## TASK GOAL
For the entries below, repeat exactly each line starting with the one that contains "the documented protocols." and going on through the one that contains "detail you need.**", and no others.

## INFORMATION
******

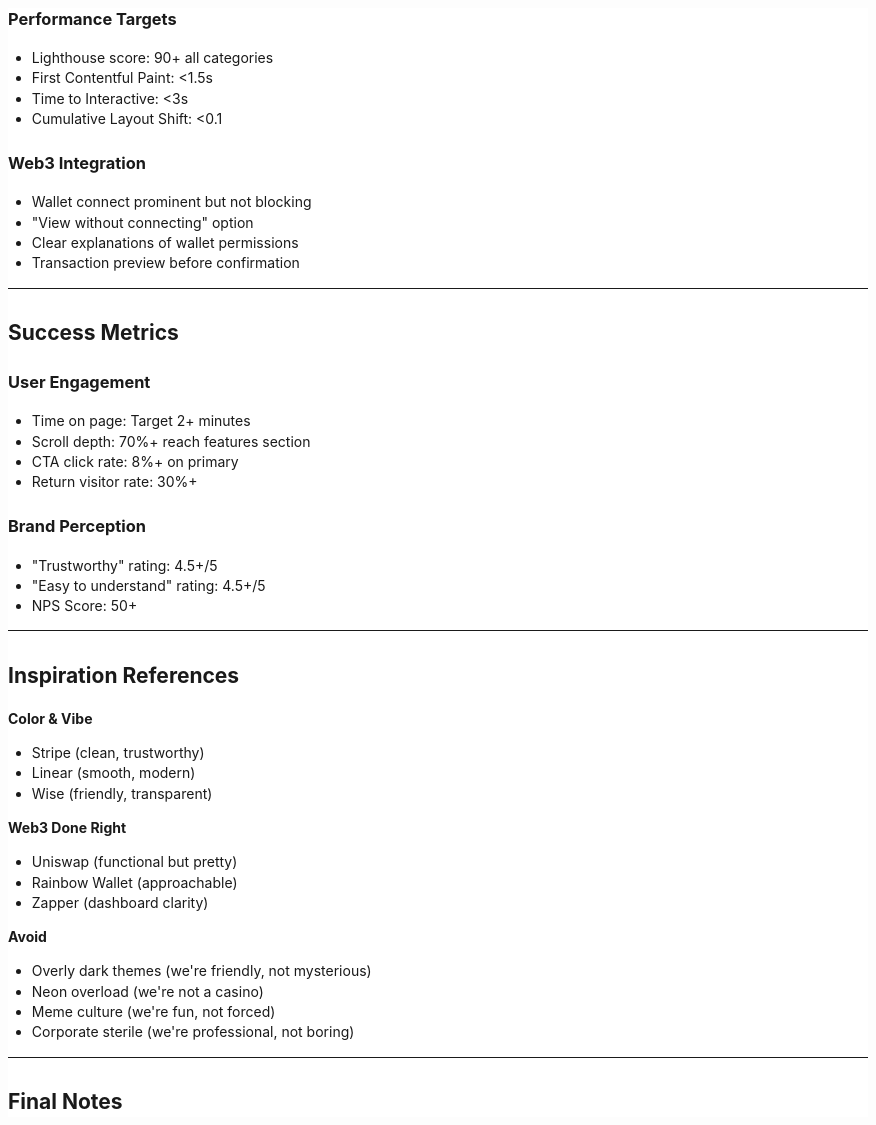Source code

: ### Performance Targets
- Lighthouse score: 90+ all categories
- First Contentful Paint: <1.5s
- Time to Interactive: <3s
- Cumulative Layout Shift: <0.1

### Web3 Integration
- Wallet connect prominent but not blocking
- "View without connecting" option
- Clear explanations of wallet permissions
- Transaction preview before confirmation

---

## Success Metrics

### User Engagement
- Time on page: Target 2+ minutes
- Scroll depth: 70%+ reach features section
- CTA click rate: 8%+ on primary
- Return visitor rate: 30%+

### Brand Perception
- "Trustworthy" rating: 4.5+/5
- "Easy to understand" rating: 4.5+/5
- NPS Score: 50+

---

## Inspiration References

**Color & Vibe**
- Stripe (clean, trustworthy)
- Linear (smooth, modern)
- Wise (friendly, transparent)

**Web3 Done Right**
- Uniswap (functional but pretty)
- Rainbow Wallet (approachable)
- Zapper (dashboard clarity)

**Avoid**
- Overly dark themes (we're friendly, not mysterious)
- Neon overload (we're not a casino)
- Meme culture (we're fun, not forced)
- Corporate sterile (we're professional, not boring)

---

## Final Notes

******

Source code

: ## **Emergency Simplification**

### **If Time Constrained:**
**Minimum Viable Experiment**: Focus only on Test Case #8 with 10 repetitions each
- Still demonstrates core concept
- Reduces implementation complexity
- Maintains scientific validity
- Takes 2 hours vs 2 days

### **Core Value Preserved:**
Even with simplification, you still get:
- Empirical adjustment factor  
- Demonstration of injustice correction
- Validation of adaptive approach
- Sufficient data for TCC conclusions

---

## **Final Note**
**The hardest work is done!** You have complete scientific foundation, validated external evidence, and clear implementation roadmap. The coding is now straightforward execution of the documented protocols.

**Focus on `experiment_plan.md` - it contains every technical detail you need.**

******

## ANSWER
**The hardest work is done!** You have complete scientific foundation, validated external evidence, and clear implementation roadmap. The coding is now straightforward execution of the documented protocols.

**Focus on `experiment_plan.md` - it contains every technical detail you need.**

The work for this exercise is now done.